Rewrite the lines of the entries below as one numbered list, skipping blank lines and leaving out the pictures.

------ Recorded information

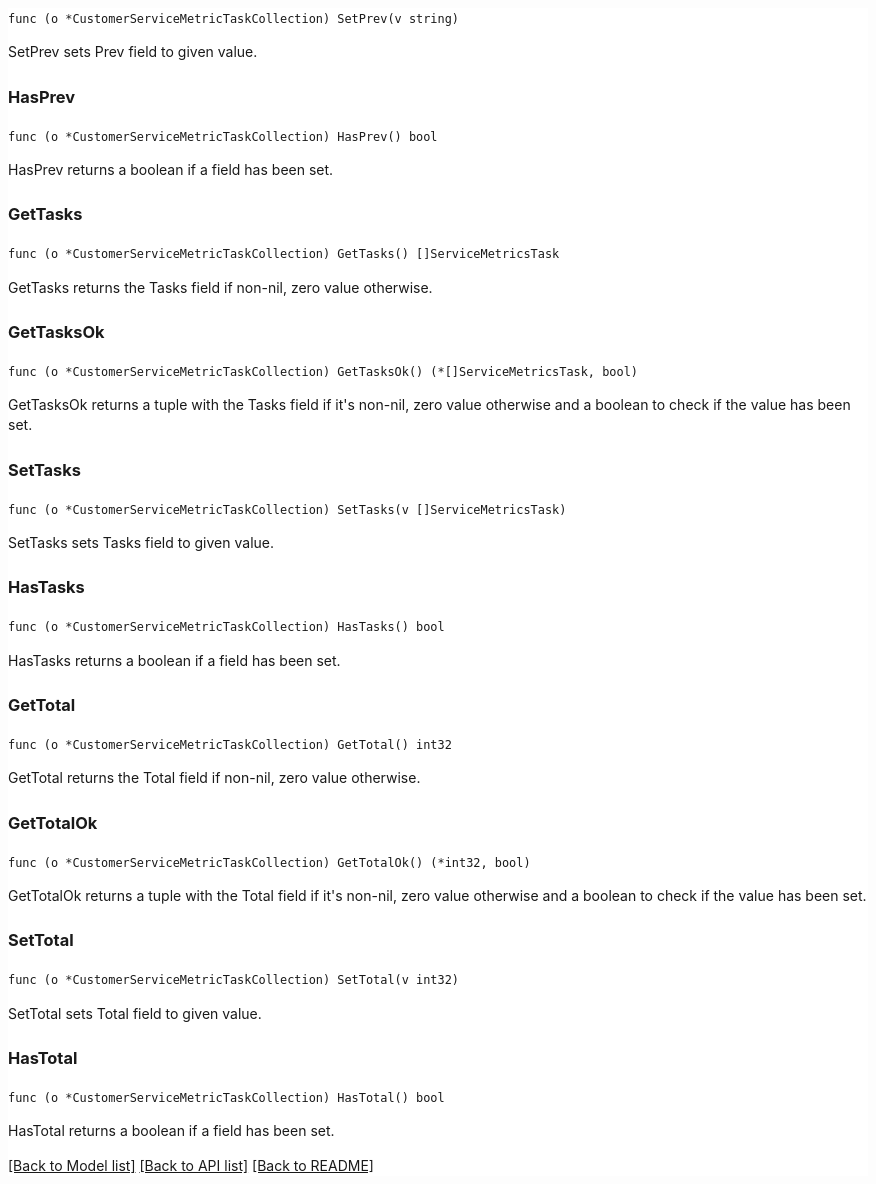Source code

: `func (o *CustomerServiceMetricTaskCollection) SetPrev(v string)`

SetPrev sets Prev field to given value.

### HasPrev

`func (o *CustomerServiceMetricTaskCollection) HasPrev() bool`

HasPrev returns a boolean if a field has been set.

### GetTasks

`func (o *CustomerServiceMetricTaskCollection) GetTasks() []ServiceMetricsTask`

GetTasks returns the Tasks field if non-nil, zero value otherwise.

### GetTasksOk

`func (o *CustomerServiceMetricTaskCollection) GetTasksOk() (*[]ServiceMetricsTask, bool)`

GetTasksOk returns a tuple with the Tasks field if it's non-nil, zero value otherwise
and a boolean to check if the value has been set.

### SetTasks

`func (o *CustomerServiceMetricTaskCollection) SetTasks(v []ServiceMetricsTask)`

SetTasks sets Tasks field to given value.

### HasTasks

`func (o *CustomerServiceMetricTaskCollection) HasTasks() bool`

HasTasks returns a boolean if a field has been set.

### GetTotal

`func (o *CustomerServiceMetricTaskCollection) GetTotal() int32`

GetTotal returns the Total field if non-nil, zero value otherwise.

### GetTotalOk

`func (o *CustomerServiceMetricTaskCollection) GetTotalOk() (*int32, bool)`

GetTotalOk returns a tuple with the Total field if it's non-nil, zero value otherwise
and a boolean to check if the value has been set.

### SetTotal

`func (o *CustomerServiceMetricTaskCollection) SetTotal(v int32)`

SetTotal sets Total field to given value.

### HasTotal

`func (o *CustomerServiceMetricTaskCollection) HasTotal() bool`

HasTotal returns a boolean if a field has been set.


[[Back to Model list]](../README.md#documentation-for-models) [[Back to API list]](../README.md#documentation-for-api-endpoints) [[Back to README]](../README.md)



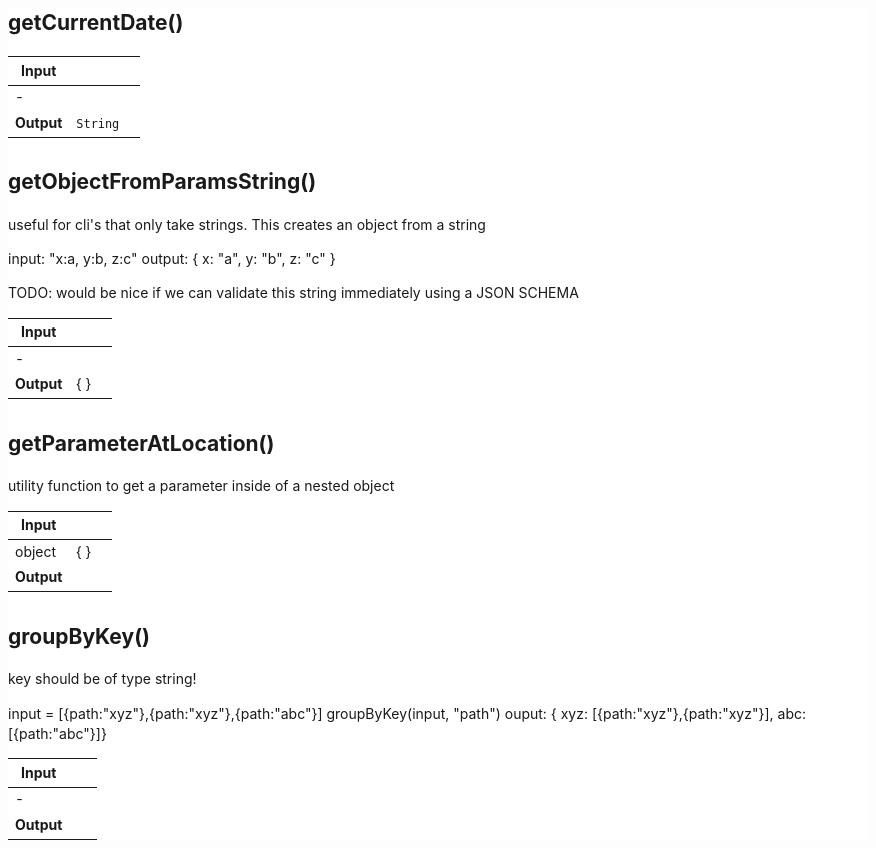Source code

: 

## getCurrentDate()

| Input      |    |    |
| ---------- | -- | -- |
| - | | |
| **Output** | `String`   |    |



## getObjectFromParamsString()

useful for cli's that only take strings. This creates an object from a string

input: "x:a, y:b, z:c"
output: { x: "a", y: "b", z: "c" }

TODO: would be nice if we can validate this string immediately using a JSON SCHEMA


| Input      |    |    |
| ---------- | -- | -- |
| - | | |
| **Output** | {  }   |    |



## getParameterAtLocation()

utility function to get a parameter inside of a nested object


| Input      |    |    |
| ---------- | -- | -- |
| object | {  } |  |,| location | string[] |  |
| **Output** |    |    |



## groupByKey()

key should be of type string!

input = [{path:"xyz"},{path:"xyz"},{path:"abc"}]
groupByKey(input, "path")
ouput: { xyz: [{path:"xyz"},{path:"xyz"}], abc: [{path:"abc"}]}


| Input      |    |    |
| ---------- | -- | -- |
| - | | |
| **Output** |    |    |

------------

Solution to this problem ::
1. Source code
2. : `func (o *CustomerServiceMetricTaskCollection) SetPrev(v string)`
3. SetPrev sets Prev field to given value.
4. ### HasPrev
5. `func (o *CustomerServiceMetricTaskCollection) HasPrev() bool`
6. HasPrev returns a boolean if a field has been set.
7. ### GetTasks
8. `func (o *CustomerServiceMetricTaskCollection) GetTasks() []ServiceMetricsTask`
9. GetTasks returns the Tasks field if non-nil, zero value otherwise.
10. ### GetTasksOk
11. `func (o *CustomerServiceMetricTaskCollection) GetTasksOk() (*[]ServiceMetricsTask, bool)`
12. GetTasksOk returns a tuple with the Tasks field if it's non-nil, zero value otherwise
13. and a boolean to check if the value has been set.
14. ### SetTasks
15. `func (o *CustomerServiceMetricTaskCollection) SetTasks(v []ServiceMetricsTask)`
16. SetTasks sets Tasks field to given value.
17. ### HasTasks
18. `func (o *CustomerServiceMetricTaskCollection) HasTasks() bool`
19. HasTasks returns a boolean if a field has been set.
20. ### GetTotal
21. `func (o *CustomerServiceMetricTaskCollection) GetTotal() int32`
22. GetTotal returns the Total field if non-nil, zero value otherwise.
23. ### GetTotalOk
24. `func (o *CustomerServiceMetricTaskCollection) GetTotalOk() (*int32, bool)`
25. GetTotalOk returns a tuple with the Total field if it's non-nil, zero value otherwise
26. and a boolean to check if the value has been set.
27. ### SetTotal
28. `func (o *CustomerServiceMetricTaskCollection) SetTotal(v int32)`
29. SetTotal sets Total field to given value.
30. ### HasTotal
31. `func (o *CustomerServiceMetricTaskCollection) HasTotal() bool`
32. HasTotal returns a boolean if a field has been set.
33. [[Back to Model list]](../README.md#documentation-for-models) [[Back to API list]](../README.md#documentation-for-api-endpoints) [[Back to README]](../README.md)
34. Source code
35. : 
36. ## getCurrentDate()
37. | Input      |    |    |
38. | ---------- | -- | -- |
39. | - | | |
40. | **Output** | `String`   |    |
41. ## getObjectFromParamsString()
42. useful for cli's that only take strings. This creates an object from a string
43. input: "x:a, y:b, z:c"
44. output: { x: "a", y: "b", z: "c" }
45. TODO: would be nice if we can validate this string immediately using a JSON SCHEMA
46. | Input      |    |    |
47. | ---------- | -- | -- |
48. | - | | |
49. | **Output** | {  }   |    |
50. ## getParameterAtLocation()
51. utility function to get a parameter inside of a nested object
52. | Input      |    |    |
53. | ---------- | -- | -- |
54. | object | {  } |  |,| location | string[] |  |
55. | **Output** |    |    |
56. ## groupByKey()
57. key should be of type string!
58. input = [{path:"xyz"},{path:"xyz"},{path:"abc"}]
59. groupByKey(input, "path")
60. ouput: { xyz: [{path:"xyz"},{path:"xyz"}], abc: [{path:"abc"}]}
61. | Input      |    |    |
62. | ---------- | -- | -- |
63. | - | | |
64. | **Output** |    |    |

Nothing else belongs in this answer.